[GIVEN PASSAGE Boundary: Start]

Rock Most is a grown-ass man, son
Rise & Shine finds Atlanta MC overcoming tragedy and hip-hop's tragic flaw
In the summer of 2009, Atlanta MC Rock Most released his solo debut, For Lovers Only (F.L.O.). It was a solid tongue-twister cut from a swath of backpacker beats and rhymes underscored by the urgency in his voice. But whether he knew it or not, his dedication to form undermined the fact that he had much more to say than the conventions of the genre allowed.
"For Lovers Only was about my love for hip-hop," Powell says. "I needed to make that album, get it out of my system and move on to something with a little more depth."
With his second offering, Rise & Shine, Rock Most, aka Rodney Powell, 37, expands his repertoire with a fun but mature sound and vision. The title is a reminder that in order to shine as an artist one has to rise through the ranks and above the stereotypes of indie rap. Inspired in part by a tragic wake-up call, the follow-up to Rock Most's debut also doubles as his own cue to remain conscious of his words and actions while pushing himself, and the genre, forward.
As a former lyricist for Atlanta's woefully overlooked underground hip-hop trio, MSEIZE (pronounced emcees) for more than a decade, Powell's pedigree casts him as a godfather within the local scene. Easing into the first verse of "Who's Coming With Me," he seals the deal, declaring, "This is my second go around, they say my sophomore release/but I've been doing this since Rakim was saying 'peace.'" By spelling it out here he lays the groundwork for an album that gains strength from his experiences and carries a deceptively simple title that holds meaning on multiple levels.
All of this makes him out to sound like a heavy-duty head-trip, but in person his laid-back posture and warm laugh reveal he's anything but a tormented spirit. "I don't want to come across as some kind of preachy, more-righteous-than-you kind of dude, but I'm a grown man and I act accordingly," Powell explains while sipping an Arden's Garden smoothie on a lazy Sunday afternoon in Little Five Points.

[GIVEN PASSAGE Boundary: End]
[MATERIAL SHOWN Boundary: Start]

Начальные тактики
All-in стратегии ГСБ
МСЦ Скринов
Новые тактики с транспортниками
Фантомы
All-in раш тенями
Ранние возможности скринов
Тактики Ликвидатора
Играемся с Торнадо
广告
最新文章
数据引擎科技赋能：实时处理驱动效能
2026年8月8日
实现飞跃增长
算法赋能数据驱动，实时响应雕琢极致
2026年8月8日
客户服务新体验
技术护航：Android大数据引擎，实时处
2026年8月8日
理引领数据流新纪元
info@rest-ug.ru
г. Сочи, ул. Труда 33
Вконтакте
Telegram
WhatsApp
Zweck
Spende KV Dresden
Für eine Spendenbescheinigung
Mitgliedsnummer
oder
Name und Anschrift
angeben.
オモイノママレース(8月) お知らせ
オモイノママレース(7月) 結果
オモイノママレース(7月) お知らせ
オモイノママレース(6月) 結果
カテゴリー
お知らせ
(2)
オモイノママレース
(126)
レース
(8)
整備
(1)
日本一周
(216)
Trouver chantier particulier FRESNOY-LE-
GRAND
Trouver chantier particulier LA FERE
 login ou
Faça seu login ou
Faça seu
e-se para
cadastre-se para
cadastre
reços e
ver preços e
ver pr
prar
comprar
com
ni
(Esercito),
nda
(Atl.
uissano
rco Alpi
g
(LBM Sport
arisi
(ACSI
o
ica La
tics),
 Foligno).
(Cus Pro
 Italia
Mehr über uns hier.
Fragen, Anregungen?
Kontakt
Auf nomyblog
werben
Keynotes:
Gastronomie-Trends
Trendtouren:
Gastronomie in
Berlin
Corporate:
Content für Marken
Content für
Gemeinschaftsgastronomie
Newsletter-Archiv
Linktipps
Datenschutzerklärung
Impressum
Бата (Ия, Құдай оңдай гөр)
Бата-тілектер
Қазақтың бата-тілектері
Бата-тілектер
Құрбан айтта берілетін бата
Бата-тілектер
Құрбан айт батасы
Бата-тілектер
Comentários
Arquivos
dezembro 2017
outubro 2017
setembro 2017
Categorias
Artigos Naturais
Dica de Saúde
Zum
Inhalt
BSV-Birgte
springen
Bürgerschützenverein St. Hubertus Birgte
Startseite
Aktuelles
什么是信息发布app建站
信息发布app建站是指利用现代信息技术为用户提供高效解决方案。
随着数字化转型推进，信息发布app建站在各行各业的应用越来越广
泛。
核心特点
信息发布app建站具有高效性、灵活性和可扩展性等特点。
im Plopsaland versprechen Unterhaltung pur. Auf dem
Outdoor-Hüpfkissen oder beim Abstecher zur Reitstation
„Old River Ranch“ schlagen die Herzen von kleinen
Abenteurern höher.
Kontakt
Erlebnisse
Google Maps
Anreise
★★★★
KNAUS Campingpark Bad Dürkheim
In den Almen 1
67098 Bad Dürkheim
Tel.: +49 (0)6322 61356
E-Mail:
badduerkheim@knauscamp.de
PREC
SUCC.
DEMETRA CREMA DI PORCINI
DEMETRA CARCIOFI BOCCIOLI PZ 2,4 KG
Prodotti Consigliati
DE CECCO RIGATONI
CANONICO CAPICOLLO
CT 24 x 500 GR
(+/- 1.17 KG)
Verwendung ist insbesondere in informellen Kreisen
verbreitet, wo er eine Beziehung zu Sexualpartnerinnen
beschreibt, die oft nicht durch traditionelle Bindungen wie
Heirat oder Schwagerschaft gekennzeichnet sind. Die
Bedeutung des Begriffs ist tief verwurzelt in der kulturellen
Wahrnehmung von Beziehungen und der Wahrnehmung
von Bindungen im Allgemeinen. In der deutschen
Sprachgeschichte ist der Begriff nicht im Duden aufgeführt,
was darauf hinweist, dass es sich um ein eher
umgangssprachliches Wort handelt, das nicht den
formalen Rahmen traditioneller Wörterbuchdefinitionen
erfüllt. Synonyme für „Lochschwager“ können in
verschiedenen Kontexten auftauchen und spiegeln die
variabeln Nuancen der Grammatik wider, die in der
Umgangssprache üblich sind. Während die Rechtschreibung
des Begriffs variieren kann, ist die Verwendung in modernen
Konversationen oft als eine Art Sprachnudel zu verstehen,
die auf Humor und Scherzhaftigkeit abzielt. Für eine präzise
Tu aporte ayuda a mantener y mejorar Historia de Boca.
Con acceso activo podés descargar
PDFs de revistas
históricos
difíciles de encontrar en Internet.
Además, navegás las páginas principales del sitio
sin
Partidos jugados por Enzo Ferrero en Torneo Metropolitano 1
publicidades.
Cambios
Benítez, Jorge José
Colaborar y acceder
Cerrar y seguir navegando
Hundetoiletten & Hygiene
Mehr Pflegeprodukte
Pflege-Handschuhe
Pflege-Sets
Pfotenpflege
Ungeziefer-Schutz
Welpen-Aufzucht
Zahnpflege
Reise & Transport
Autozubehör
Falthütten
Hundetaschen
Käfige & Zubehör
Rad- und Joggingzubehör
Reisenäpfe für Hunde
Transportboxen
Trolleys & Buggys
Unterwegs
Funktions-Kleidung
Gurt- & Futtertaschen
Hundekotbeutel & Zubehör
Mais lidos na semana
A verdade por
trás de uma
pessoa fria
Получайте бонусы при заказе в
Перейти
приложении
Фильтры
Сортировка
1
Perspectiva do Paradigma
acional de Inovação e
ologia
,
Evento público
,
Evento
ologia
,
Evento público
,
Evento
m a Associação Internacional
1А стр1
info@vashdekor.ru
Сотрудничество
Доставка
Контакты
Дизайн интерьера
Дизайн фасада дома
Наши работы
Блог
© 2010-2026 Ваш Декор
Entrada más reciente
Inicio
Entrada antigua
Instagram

[MATERIAL SHOWN Boundary: End]

- _TASKS_
**1)** In the Rock Most article, reproduce the text starting at "Rock Most is" and ending at "the genre allowed.", and substitute "Atlanta rapper" for every "Atlanta MC".
**2)** Decide whether each statement agrees with the Rock Most article. Answer yes or no, and quote the words that decide it.
(a) Rock Most released For Lovers Only in the summer of 2009.
(b) Rodney Powell is 35 years old.
(c) MSEIZE was a hip-hop duo.
**3)** According to the Rock Most article, what is Powell drinking while he talks on a Sunday afternoon?

- _ANSWER SET_
**1)**
Rock Most is a grown-ass man, son
Rise & Shine finds Atlanta rapper overcoming tragedy and hip-hop's tragic flaw
In the summer of 2009, Atlanta rapper Rock Most released his solo debut, For Lovers Only (F.L.O.). It was a solid tongue-twister cut from a swath of backpacker beats and rhymes underscored by the urgency in his voice. But whether he knew it or not, his dedication to form undermined the fact that he had much more to say than the conventions of the genre allowed.

**2)**
(a) Yes: "In the summer of 2009, Atlanta MC Rock Most released his solo debut, For Lovers Only (F.L.O.)."
(b) No: "Rock Most, aka Rodney Powell, 37"
(c) No: "Atlanta's woefully overlooked underground hip-hop trio, MSEIZE"

**3)** An Arden's Garden smoothie.